After this their acquaintance grew, and in time Carl developed a special interest in one of the young ladies, Agnes Molenda. The interest was mutual and this they managed to communicate to each other even though they didn't speak the same language. Carl was able to propose marriage, and she accepted.

Now they were faced with the problem of getting permission from her folks. Since the family lived beyond Circle and this was in the dead of winter, transportation was even more of a problem than communication had been.

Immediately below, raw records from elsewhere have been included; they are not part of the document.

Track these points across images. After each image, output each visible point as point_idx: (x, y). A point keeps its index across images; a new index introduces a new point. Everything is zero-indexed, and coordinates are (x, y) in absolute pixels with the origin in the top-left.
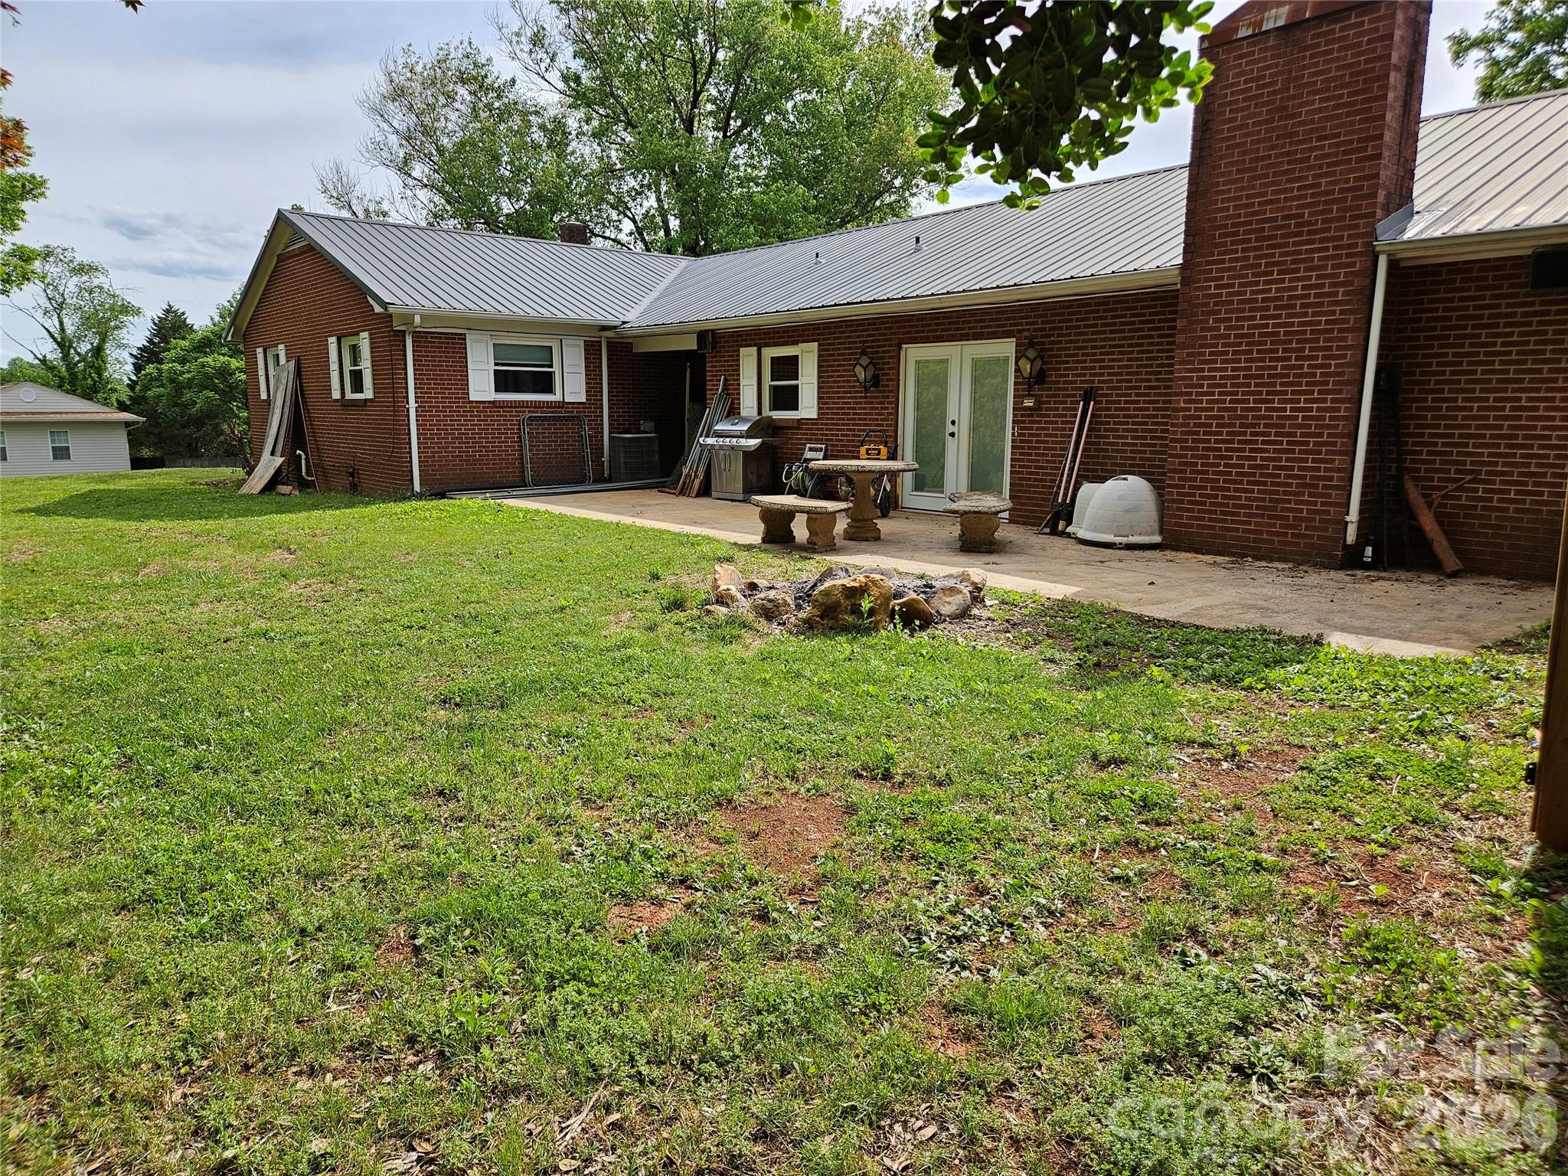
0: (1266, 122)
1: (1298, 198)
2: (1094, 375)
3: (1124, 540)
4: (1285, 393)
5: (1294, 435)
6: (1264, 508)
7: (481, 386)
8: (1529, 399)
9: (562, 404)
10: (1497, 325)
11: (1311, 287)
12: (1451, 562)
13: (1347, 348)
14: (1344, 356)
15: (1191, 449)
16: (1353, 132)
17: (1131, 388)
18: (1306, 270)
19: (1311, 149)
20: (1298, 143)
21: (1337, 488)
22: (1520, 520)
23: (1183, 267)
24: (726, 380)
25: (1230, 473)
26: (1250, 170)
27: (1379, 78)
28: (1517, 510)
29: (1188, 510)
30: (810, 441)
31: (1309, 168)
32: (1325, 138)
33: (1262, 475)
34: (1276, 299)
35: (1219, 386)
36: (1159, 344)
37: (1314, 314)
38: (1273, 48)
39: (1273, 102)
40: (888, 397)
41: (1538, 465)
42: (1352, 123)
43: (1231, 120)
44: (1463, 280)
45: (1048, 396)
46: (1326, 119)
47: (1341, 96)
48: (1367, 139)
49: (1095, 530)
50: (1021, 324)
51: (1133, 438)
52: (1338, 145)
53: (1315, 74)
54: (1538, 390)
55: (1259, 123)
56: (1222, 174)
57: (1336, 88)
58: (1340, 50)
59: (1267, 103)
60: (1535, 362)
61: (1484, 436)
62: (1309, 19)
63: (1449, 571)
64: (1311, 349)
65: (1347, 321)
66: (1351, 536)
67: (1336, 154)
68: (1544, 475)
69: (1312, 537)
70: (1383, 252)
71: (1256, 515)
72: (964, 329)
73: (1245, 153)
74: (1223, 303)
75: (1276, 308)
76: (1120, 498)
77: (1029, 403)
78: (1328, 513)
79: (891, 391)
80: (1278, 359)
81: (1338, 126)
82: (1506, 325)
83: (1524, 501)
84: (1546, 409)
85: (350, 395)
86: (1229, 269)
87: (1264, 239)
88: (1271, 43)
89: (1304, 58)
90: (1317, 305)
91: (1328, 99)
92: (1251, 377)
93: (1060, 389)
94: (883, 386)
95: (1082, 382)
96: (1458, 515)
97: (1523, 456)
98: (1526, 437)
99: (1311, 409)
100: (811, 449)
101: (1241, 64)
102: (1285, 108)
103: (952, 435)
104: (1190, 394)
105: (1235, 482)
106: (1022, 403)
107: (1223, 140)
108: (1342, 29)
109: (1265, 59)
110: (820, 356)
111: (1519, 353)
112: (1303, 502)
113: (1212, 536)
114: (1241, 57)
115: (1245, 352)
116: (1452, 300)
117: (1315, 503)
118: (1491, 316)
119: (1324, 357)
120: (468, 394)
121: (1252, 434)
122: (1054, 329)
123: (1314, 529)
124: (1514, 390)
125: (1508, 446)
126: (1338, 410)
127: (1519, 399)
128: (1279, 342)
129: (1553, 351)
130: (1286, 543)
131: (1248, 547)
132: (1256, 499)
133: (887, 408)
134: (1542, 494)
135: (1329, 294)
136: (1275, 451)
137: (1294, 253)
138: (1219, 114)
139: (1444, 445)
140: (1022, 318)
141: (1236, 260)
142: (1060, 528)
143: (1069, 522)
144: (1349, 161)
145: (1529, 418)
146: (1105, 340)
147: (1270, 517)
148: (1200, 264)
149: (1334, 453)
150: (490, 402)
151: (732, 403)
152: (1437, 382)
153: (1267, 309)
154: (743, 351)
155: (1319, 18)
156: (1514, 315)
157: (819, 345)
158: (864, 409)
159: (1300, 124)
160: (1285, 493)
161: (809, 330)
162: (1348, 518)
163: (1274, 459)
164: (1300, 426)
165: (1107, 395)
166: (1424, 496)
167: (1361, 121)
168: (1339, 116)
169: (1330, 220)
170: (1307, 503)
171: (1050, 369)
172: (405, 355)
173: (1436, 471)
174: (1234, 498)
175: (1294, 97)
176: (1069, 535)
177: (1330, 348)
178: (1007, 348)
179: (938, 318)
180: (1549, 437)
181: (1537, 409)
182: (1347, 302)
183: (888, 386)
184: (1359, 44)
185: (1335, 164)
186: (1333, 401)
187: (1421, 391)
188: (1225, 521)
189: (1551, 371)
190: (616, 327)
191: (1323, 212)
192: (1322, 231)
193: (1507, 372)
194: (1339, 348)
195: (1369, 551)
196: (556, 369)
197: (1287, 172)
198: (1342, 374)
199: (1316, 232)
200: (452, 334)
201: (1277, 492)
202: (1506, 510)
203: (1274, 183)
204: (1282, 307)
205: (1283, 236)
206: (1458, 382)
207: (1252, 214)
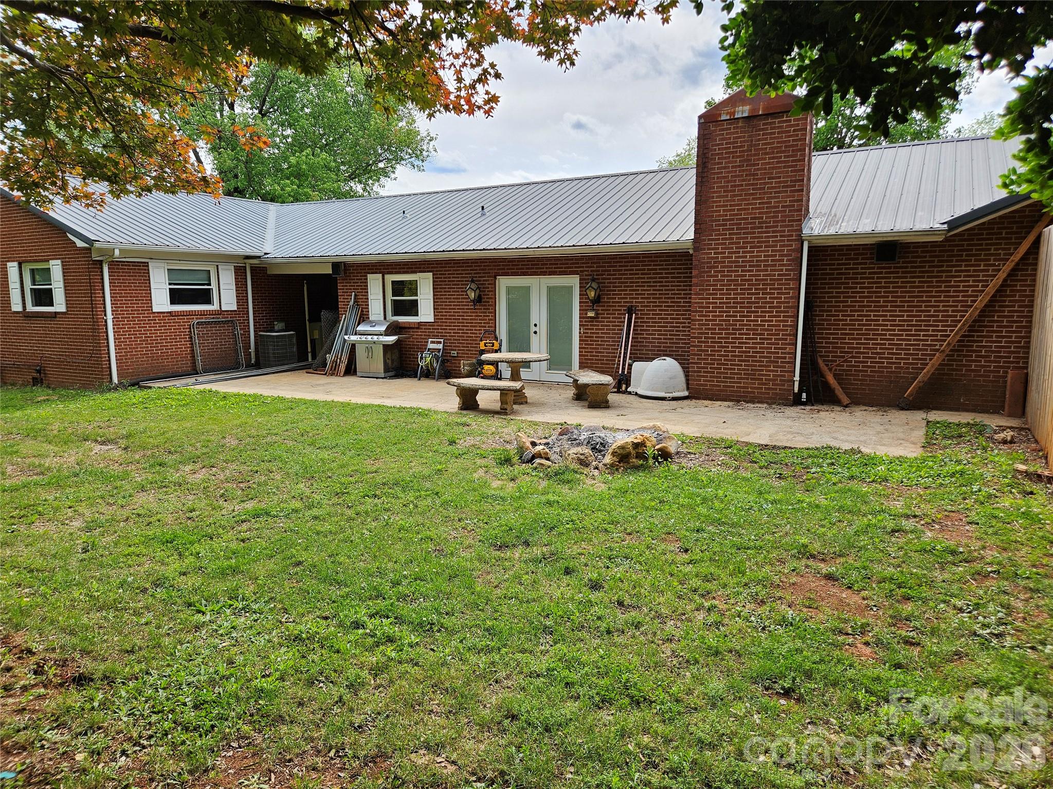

After considerable counseling with his bride-to-be and her two sisters and her brother-in-law, they decided the safest and most comfortable solution was for them (the bride-to-be, sisters, and brother-in-law) to go in a sheep wagon while Carl went ahead on a saddle horse. There wasn't much of a trail between Glendive and Circle then and what trail there was was pretty well covered with snow. Carl decided to see if he could find a better route. The blowing snow was confusing and in the unfamiliar territory, Carl lost his way completely. He couldn't even find his way back to the trail he had left.

Darkness overtook him, and after what seemed an interminable interlude he saw a light. It was his only hope, and he headed for it. His knock on the door was answered by a rough-looking character who apparently had never shaved. Carl wondered if it had been a mistake to come here for help, but there was no turning back now so he mustered his courage to explain to the fellow that he was lost and would like to be directed to Circle, hastening to add that he would be glad to pay for the help.

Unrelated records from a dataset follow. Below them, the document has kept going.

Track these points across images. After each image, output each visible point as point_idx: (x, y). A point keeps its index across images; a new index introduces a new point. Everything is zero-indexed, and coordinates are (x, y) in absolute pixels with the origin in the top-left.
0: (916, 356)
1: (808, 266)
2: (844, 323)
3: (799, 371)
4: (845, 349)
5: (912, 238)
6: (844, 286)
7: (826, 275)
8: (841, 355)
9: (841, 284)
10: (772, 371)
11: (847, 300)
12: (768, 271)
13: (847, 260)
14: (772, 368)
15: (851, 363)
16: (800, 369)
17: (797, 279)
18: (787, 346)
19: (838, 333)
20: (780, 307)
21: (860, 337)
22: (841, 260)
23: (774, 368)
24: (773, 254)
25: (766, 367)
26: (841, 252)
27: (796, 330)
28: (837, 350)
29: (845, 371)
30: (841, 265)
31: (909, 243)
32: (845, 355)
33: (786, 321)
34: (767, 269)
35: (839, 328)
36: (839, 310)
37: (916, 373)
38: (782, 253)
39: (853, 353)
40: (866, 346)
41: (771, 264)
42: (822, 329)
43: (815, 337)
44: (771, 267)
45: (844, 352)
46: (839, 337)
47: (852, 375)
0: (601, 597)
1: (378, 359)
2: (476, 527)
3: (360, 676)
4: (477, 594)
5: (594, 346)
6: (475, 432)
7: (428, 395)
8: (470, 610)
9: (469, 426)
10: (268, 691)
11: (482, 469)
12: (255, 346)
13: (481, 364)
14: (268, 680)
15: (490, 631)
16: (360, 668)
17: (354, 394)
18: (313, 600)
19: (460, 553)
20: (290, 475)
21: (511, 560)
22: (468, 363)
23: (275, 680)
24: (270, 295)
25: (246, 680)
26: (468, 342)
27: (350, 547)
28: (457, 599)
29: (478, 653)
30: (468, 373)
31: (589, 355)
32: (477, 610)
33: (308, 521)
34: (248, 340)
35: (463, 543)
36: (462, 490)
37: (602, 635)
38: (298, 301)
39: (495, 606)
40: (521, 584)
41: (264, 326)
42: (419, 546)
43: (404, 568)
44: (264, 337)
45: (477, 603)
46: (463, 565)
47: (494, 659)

He was soon made to realize that his fears were groundless. The man not only showed him which way to go, but he saddled his own horse and rode with him about ten miles until they were back to the trail (the same trail that Carl had left in search of a better) and refused the offered pay. Carl finally caught up with the rest of his party in the sheepwagon and they continued on their way.

Mr. and Mrs. Molenda granted permission for the marriage, but then the party had to come back to Glendive before the young couple could get married. There was no church and not much of anything else in Circle in 1915 so the wedding took place in Glendive in the Catholic Church.

Marriage in no way diminished his enjoyment of a practical joke. One day as his wife was walking home from town (their shack was on what would now be Sargent Avenue) he saw her coming, and thinking to give her a little scare, he lay down in the road and started rolling around, groaning and hollering, making a great ado. Seeing the strange figure and hearing the weird noises, she didn't come close enough to see that it was her husband but turned instead and started to run back toward town. At that turn of events Carl stopped his acting and jumped to his feet, calling to her to come back, but she wouldn't even look back to assess the developments. She just kept running until she reached the safety of the populated main street. That was more scare than he had bargained for, but her brother proved he could out perform even that performance.

Carl happened to hear his wife ask her brother to go to the cellar to get some potatoes so, unknown to either of them, Carl slipped down through the trapdoor into the cellar before Joe got there. When Joe lifted the door and started to swing down into the cellar, Carl grabbed his legs. With a terrified shriek Joe jerked away, jumped back from that hole and took off, almost hysterical. That was far beyond the reaction Carl had anticipated, and he never tried a trick like that again.